Material for this exercise Start Marker

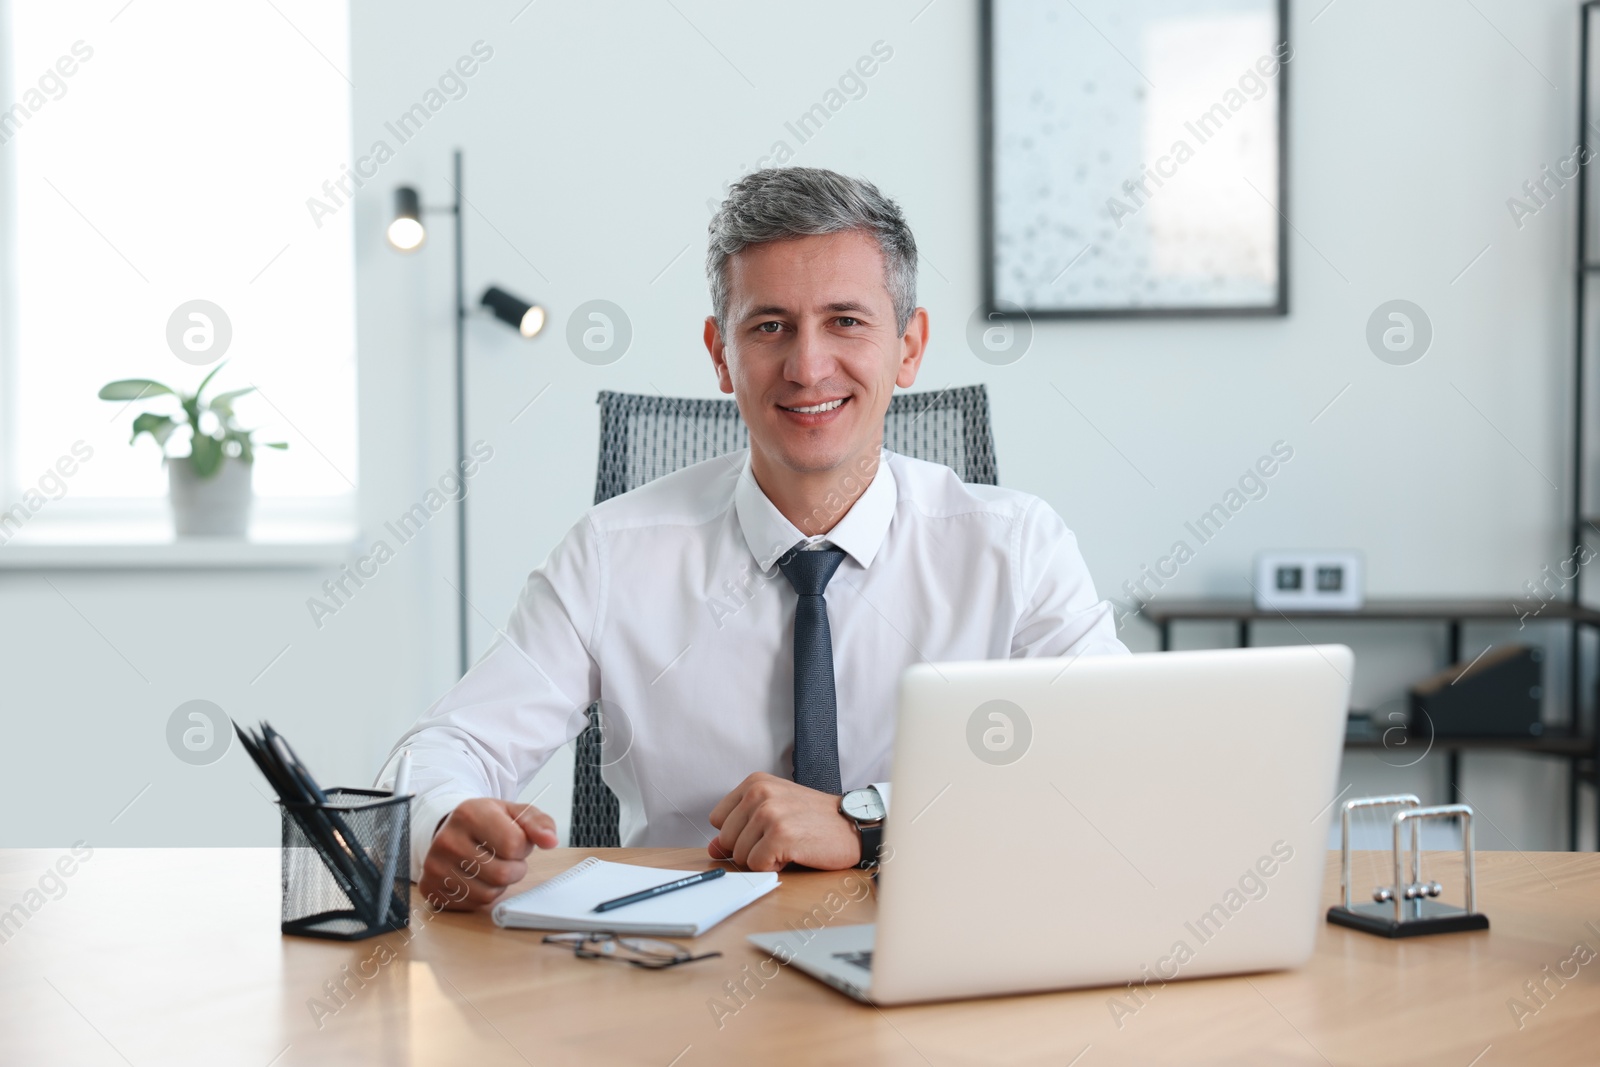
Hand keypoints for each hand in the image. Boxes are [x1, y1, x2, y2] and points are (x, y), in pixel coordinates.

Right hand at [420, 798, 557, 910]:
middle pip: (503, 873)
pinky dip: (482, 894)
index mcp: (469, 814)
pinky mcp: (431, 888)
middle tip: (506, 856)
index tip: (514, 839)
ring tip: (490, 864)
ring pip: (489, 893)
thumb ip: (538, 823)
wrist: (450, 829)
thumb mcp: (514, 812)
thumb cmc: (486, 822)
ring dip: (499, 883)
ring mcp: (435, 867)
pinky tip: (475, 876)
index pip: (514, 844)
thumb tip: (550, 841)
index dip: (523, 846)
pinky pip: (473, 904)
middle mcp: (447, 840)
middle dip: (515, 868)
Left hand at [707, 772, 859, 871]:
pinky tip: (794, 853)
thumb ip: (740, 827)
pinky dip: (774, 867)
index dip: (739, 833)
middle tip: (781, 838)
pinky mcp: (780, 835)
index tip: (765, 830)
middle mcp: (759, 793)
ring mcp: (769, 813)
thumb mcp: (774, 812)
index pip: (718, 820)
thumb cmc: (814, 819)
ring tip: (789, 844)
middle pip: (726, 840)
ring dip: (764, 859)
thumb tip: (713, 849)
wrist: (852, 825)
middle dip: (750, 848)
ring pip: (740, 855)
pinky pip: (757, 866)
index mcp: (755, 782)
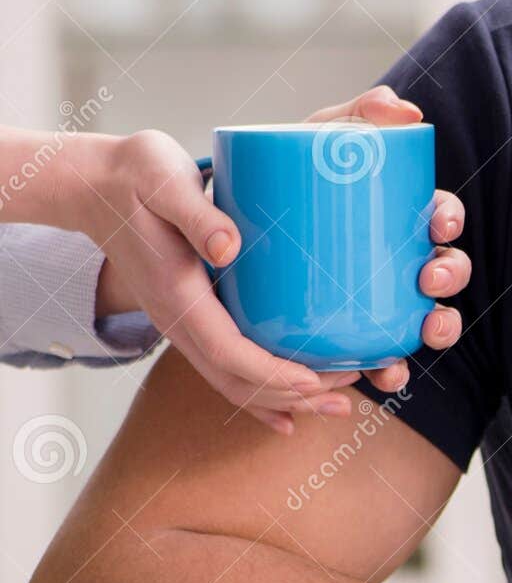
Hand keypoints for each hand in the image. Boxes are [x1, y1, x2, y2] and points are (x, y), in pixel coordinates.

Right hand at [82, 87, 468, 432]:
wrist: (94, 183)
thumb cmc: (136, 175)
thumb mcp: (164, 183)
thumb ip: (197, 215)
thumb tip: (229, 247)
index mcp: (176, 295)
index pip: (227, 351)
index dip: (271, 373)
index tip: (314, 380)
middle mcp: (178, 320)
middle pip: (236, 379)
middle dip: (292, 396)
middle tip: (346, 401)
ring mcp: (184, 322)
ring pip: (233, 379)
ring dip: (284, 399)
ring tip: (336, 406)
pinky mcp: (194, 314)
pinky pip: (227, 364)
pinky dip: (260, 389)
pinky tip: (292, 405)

Material for this exercise End Marker

* _What the task requires_:
Using the entries above, give back exactly the line containing "pinky tip: (475, 876)", the line containing "pinky mcp: (780, 835)", and every line between them, and nothing else.

* _Answer for this exercise_:
pinky tip: (475, 876)
index pip: (514, 844)
thumb tip: (550, 841)
index dip: (523, 846)
pinky pip: (473, 904)
middle mcp: (447, 840)
middle dip: (515, 868)
Left hand at [707, 772, 859, 871]:
pinky tip: (794, 853)
thumb ip: (740, 827)
pinky dip: (774, 867)
index dip: (739, 833)
middle tip: (781, 838)
pinky mcp: (780, 835)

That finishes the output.